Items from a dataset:
>>>

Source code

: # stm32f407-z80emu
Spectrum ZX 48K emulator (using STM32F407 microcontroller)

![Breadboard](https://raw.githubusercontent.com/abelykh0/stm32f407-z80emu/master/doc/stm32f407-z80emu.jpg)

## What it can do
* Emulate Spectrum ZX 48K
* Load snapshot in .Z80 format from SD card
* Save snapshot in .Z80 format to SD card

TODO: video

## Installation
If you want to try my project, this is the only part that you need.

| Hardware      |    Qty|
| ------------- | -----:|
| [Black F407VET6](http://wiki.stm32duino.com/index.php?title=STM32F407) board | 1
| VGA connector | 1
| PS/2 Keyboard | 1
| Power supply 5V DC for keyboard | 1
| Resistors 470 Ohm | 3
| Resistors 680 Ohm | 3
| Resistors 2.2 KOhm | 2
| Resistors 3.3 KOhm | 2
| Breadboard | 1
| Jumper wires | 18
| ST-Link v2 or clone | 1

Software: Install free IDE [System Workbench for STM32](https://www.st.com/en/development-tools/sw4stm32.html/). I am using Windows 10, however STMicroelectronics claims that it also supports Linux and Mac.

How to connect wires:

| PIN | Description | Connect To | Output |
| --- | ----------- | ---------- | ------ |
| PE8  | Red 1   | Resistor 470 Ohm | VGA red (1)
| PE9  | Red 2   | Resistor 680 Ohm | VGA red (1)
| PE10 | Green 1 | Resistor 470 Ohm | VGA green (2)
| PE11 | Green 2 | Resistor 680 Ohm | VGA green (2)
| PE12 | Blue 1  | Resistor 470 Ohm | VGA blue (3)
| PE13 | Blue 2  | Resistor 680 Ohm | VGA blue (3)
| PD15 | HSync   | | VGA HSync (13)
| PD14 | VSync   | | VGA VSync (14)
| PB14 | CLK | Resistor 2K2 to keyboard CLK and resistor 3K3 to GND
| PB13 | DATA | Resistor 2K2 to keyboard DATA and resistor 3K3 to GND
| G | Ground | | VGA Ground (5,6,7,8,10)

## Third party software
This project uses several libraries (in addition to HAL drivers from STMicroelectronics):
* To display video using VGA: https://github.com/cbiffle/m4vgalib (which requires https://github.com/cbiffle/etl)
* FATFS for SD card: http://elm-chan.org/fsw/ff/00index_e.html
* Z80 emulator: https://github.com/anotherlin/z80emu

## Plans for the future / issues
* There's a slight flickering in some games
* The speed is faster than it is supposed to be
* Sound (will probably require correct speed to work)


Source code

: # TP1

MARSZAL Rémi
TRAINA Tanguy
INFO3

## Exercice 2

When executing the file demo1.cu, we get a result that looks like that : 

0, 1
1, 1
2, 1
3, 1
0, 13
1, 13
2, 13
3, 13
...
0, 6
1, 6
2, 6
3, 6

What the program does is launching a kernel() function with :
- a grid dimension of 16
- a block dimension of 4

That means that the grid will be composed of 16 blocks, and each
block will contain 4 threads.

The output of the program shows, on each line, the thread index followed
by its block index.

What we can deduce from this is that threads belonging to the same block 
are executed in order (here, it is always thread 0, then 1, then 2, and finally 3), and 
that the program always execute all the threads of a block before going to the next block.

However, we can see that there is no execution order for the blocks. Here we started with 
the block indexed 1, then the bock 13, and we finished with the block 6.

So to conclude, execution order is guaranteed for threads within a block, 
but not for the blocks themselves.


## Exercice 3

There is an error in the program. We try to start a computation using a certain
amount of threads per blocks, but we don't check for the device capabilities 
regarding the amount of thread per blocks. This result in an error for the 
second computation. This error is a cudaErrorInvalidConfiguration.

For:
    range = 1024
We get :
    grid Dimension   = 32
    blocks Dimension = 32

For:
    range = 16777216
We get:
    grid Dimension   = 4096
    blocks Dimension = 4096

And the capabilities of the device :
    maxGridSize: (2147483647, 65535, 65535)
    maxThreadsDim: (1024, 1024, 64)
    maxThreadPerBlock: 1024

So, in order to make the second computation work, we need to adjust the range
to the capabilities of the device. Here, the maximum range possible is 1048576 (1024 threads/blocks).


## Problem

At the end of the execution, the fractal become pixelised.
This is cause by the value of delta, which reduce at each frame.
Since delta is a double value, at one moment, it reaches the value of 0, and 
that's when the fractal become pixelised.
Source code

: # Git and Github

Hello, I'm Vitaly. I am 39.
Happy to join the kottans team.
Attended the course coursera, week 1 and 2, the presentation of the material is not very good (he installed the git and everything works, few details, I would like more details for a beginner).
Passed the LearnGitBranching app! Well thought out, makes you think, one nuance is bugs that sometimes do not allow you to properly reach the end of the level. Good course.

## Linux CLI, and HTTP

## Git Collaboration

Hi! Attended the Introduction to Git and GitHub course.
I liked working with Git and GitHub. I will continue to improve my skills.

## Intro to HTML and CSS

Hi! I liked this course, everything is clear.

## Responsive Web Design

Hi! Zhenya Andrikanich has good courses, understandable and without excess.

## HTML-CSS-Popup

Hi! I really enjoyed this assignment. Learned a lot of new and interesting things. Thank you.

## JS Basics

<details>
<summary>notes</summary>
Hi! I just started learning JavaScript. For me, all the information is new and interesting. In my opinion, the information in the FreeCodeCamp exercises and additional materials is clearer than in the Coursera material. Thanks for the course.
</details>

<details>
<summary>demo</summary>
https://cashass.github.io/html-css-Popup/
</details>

<<<

> [ABOUT THIS EXERCISE] Give back, unchanged, every line from the one with "Hi! I just started" to the end of the entries above.

> [SOLUTION TO THIS PROBLEM]
Hi! I just started learning JavaScript. For me, all the information is new and interesting. In my opinion, the information in the FreeCodeCamp exercises and additional materials is clearer than in the Coursera material. Thanks for the course.
</details>

<details>
<summary>demo</summary>
https://cashass.github.io/html-css-Popup/
</details>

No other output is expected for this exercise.